Could you reproduce, from the records below, everything from the line with "X1634052Y2429500D02*" down to the line with "X1847750Y2015250D02*", keeping both of those lines and changing nothing?

━━━━━━━━━━━━━━━━

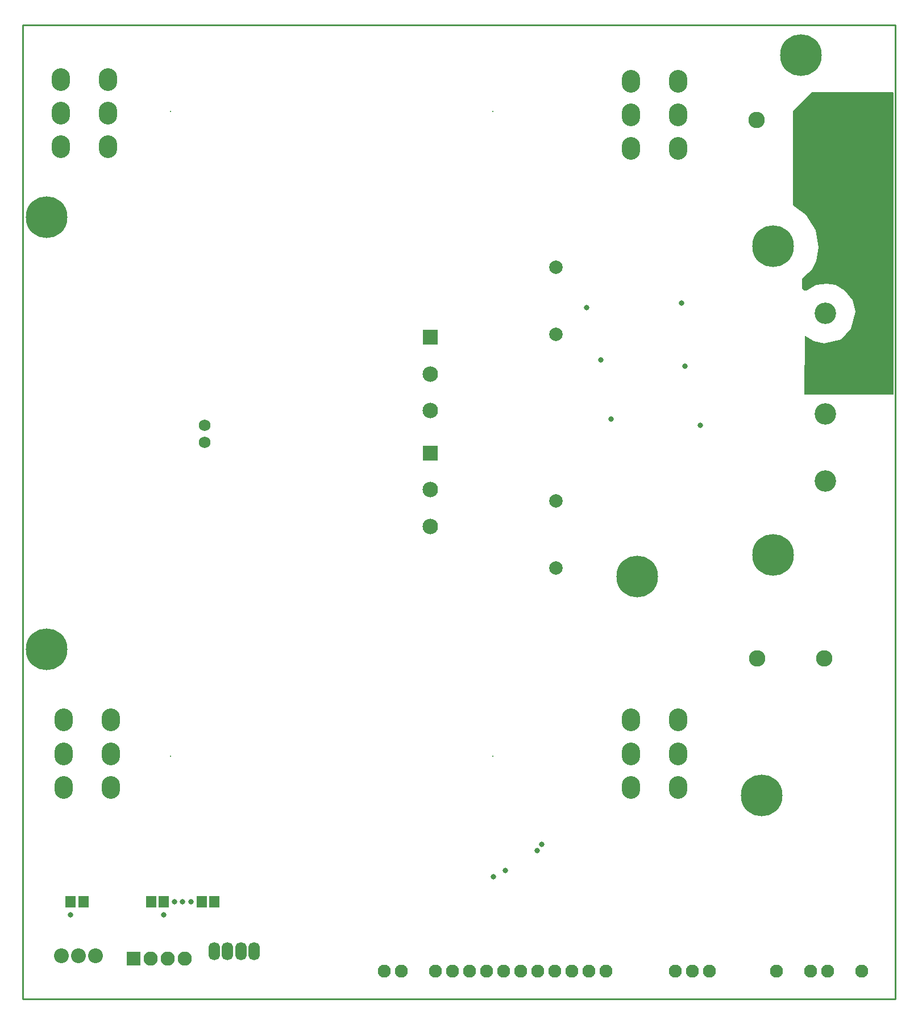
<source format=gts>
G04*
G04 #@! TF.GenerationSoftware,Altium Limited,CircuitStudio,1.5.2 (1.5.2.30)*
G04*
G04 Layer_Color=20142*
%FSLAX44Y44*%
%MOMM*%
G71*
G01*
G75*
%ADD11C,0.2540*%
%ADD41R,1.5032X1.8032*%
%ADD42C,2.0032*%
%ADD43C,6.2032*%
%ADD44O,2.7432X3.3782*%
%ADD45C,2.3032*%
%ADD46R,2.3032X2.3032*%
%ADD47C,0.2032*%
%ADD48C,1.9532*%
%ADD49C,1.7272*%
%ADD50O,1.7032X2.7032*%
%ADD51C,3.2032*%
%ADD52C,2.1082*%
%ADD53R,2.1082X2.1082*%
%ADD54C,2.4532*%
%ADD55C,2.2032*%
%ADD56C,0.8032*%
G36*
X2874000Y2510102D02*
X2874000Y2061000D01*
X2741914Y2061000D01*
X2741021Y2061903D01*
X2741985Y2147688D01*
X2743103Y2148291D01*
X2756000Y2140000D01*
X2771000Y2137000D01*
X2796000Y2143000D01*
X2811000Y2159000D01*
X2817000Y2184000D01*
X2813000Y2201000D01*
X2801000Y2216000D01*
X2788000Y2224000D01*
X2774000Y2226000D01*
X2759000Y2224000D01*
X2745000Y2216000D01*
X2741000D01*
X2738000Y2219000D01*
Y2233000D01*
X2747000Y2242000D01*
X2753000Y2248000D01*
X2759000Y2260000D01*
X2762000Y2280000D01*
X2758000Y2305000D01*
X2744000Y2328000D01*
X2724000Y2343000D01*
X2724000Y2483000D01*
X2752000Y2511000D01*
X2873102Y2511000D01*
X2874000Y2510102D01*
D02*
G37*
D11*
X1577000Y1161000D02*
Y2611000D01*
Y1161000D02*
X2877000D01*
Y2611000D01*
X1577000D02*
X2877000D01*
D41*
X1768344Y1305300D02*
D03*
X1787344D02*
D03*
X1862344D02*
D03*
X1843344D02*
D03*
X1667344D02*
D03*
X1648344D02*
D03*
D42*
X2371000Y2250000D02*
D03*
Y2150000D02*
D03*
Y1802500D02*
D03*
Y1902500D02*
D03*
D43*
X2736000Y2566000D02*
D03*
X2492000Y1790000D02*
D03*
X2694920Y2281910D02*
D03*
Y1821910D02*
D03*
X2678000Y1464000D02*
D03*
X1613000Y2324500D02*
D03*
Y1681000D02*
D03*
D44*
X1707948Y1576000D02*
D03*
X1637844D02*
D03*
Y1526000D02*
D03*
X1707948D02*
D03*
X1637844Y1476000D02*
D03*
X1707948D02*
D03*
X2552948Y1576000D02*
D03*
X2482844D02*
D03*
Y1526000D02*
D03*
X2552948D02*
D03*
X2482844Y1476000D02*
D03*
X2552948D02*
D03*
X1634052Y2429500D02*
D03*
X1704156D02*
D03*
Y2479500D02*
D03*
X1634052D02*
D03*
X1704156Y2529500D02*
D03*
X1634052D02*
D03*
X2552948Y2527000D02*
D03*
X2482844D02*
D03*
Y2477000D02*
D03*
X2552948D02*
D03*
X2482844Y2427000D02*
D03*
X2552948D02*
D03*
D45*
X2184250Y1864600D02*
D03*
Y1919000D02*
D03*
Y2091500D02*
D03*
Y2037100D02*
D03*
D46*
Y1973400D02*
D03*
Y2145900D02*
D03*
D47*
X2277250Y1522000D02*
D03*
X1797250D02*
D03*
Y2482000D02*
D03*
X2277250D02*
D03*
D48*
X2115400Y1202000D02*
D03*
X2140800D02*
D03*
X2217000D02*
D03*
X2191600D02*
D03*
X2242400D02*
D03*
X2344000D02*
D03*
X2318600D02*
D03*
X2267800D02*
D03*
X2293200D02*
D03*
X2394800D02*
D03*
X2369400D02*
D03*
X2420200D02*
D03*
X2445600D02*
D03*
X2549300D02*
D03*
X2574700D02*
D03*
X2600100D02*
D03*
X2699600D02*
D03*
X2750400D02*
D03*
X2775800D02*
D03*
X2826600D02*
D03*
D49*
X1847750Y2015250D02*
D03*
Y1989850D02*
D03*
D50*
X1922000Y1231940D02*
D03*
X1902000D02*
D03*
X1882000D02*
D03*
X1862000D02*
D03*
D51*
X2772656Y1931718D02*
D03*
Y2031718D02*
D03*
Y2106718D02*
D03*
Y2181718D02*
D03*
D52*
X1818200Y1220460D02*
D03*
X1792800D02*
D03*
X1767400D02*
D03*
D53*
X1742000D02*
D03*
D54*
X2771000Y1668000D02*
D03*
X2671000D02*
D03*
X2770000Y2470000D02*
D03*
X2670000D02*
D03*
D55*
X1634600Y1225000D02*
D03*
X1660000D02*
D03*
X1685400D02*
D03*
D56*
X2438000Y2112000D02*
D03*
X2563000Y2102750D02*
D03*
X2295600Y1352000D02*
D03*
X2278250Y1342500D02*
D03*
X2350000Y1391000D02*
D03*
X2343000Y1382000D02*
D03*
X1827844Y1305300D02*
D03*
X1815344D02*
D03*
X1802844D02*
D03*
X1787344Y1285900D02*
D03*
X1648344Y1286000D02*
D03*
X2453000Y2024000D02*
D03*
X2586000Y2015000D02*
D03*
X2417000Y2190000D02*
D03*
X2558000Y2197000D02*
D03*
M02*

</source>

━━━━━━━━━━━━━━━━

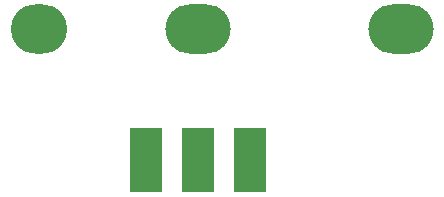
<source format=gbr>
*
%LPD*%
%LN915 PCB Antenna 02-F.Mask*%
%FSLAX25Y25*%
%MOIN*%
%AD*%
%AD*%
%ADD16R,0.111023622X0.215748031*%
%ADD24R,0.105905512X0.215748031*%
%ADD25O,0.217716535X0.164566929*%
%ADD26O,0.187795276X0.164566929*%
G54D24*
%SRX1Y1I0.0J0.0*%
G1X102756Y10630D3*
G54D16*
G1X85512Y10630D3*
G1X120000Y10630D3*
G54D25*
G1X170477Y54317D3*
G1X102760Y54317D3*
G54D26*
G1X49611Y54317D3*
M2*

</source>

━━━━━━━━━━━━━━━━

**Response to the task**
X1634052Y2429500D02*
D03*
X1704156D02*
D03*
Y2479500D02*
D03*
X1634052D02*
D03*
X1704156Y2529500D02*
D03*
X1634052D02*
D03*
X2552948Y2527000D02*
D03*
X2482844D02*
D03*
Y2477000D02*
D03*
X2552948D02*
D03*
X2482844Y2427000D02*
D03*
X2552948D02*
D03*
D45*
X2184250Y1864600D02*
D03*
Y1919000D02*
D03*
Y2091500D02*
D03*
Y2037100D02*
D03*
D46*
Y1973400D02*
D03*
Y2145900D02*
D03*
D47*
X2277250Y1522000D02*
D03*
X1797250D02*
D03*
Y2482000D02*
D03*
X2277250D02*
D03*
D48*
X2115400Y1202000D02*
D03*
X2140800D02*
D03*
X2217000D02*
D03*
X2191600D02*
D03*
X2242400D02*
D03*
X2344000D02*
D03*
X2318600D02*
D03*
X2267800D02*
D03*
X2293200D02*
D03*
X2394800D02*
D03*
X2369400D02*
D03*
X2420200D02*
D03*
X2445600D02*
D03*
X2549300D02*
D03*
X2574700D02*
D03*
X2600100D02*
D03*
X2699600D02*
D03*
X2750400D02*
D03*
X2775800D02*
D03*
X2826600D02*
D03*
D49*
X1847750Y2015250D02*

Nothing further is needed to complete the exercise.